O título desta crônica lírico-filosófica é, no mínimo, instigante, pois geralmente não ouvimos falar sobre “perder tempo” na busca da Paz — ainda mais numa sociedade presentista como a nossa, que nos impõe que as coisas estejam prontas para antes de anteontem. Concordam? Então, vou traçar algumas boas linhas aqui. E vou dar o start de tudo elaborando algumas perguntas que talvez também estejam pairando na cabeça de vocês — fiquem atentas(os)!
Como deveria acontecer isso? Por qual razão eu deveria dar tempo ao Tempo, quando o que mais preciso é ganhar tal Bem para “não ficar para trás” ou por baixo?
Então, penso que o próprio Senhor Tempo responderia assim: “Espere… espere por mim! Eu sou aquele teu médico que te atendeu numa emergência, lembra-se? Respire fundo e reorganize seus pensamentos com a velocidade de uma… tartaruga; contudo, com os olhos de um… caranguejo. Ambos nunca se cansam de caminhar, concordas? Então, continue, mesmo que tenha que olhar para trás por um tempo, pois, para mim, parece que carregas em ti o casco de um grande pesar — há tempos.”

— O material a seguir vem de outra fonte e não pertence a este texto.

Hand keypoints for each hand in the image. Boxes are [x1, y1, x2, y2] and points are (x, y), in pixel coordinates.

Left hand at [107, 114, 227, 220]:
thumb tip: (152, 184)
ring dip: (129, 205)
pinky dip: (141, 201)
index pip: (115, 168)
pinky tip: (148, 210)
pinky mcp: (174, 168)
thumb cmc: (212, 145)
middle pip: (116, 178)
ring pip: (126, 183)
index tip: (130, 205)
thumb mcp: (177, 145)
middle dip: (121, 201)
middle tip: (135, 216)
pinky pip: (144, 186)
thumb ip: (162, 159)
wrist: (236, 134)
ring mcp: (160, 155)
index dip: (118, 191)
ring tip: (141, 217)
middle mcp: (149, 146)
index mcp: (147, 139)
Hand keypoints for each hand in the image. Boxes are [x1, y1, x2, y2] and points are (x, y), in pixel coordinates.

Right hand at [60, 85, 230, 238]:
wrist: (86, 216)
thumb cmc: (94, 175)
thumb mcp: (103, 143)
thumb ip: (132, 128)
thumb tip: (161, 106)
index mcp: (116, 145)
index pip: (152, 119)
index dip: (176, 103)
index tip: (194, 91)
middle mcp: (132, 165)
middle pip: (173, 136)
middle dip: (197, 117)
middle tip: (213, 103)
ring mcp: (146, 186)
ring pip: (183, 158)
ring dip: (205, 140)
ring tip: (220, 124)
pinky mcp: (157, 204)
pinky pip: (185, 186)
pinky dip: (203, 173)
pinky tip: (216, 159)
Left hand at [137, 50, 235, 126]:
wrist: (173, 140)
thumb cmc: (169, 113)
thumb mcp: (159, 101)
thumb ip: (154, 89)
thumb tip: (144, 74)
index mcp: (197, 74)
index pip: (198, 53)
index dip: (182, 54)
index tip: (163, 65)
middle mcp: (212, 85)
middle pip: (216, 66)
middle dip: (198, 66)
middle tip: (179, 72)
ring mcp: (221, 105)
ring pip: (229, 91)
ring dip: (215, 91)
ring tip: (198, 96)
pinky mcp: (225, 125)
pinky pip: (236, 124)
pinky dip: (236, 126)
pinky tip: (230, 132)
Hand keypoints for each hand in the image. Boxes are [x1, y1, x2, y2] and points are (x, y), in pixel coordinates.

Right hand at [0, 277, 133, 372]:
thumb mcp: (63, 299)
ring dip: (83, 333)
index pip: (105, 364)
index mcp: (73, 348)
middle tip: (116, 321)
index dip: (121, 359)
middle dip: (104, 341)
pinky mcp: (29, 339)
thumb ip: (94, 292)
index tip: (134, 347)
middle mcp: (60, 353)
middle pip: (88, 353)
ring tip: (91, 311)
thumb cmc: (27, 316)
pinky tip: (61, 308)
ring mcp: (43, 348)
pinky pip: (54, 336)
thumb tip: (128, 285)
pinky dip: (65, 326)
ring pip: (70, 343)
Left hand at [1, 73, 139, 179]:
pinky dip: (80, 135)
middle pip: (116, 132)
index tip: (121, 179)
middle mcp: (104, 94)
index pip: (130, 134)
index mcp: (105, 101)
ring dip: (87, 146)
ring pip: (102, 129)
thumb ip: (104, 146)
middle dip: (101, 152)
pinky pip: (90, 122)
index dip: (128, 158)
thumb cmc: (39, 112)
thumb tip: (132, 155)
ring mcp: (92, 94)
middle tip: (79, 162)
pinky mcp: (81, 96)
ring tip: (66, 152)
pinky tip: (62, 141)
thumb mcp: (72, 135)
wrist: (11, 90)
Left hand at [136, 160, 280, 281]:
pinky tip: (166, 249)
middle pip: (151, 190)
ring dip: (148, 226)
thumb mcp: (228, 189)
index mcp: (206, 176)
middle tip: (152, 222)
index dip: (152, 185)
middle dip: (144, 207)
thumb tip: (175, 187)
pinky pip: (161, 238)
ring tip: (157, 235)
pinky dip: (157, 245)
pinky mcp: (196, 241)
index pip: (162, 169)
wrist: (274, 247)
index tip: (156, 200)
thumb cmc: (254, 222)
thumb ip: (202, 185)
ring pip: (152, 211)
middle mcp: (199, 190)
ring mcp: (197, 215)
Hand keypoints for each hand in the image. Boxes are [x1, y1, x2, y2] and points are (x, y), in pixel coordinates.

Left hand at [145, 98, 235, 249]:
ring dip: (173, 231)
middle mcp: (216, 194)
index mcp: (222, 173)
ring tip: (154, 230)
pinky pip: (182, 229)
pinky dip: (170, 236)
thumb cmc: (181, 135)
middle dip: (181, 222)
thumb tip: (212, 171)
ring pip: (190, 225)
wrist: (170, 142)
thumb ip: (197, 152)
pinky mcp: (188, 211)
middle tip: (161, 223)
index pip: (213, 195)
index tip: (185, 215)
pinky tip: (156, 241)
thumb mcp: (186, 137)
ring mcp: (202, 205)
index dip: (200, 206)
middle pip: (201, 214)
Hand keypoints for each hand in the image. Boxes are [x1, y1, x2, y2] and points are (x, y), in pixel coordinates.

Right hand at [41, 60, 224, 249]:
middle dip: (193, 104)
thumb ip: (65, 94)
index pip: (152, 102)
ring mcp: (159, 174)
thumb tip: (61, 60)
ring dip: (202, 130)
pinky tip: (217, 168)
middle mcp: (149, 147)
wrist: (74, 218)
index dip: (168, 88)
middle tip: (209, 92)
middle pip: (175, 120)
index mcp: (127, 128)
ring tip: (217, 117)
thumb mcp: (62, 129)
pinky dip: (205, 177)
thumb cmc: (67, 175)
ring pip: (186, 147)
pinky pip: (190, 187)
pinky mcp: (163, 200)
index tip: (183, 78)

Atenção. Coragem para conquistar a Paz exige Tempo; até porque os fracassos na vida fazem parte da própria Vida, já que vamos todos para o mesmo fim — queira ou não queira… E saber o que te faz fraquejar é lembrar-se de que somos gente — isto é, no mínimo, bem cristão.
Sei que você almeja Paz, e a melhor forma de obter este Bem é quando percebemos que ela realmente nos habita — porque você sente que merece e, somente assim, conseguirá se dar tempo. É assim mesmo: você se dá tempo quando acha que está perdendo… e parte — não se reparte — na busca para reconquistar a tua Paz.
Não queira matar a tua dor — porque tem pressa para ser feliz — em nome da tua Paz. Este Bem maior é conquistado, e não adquirido. Ao invés disso, tolere a frustração de que deve, antes de tudo, compreender-se, aceitar-se, para nunca mais colocar nas mãos dos outros, ou das coisas, a tua Paz. E os antigos já diziam: a pressa é inimiga da perfeição. E eu acrescento: a pressa não é parceira da paz.
Com este texto, despeço-me do jornal e dos leitores. Agradeço ao Arthur e a toda a equipe pela parceria. Permaneço no movimento de dar tempo ao tempo.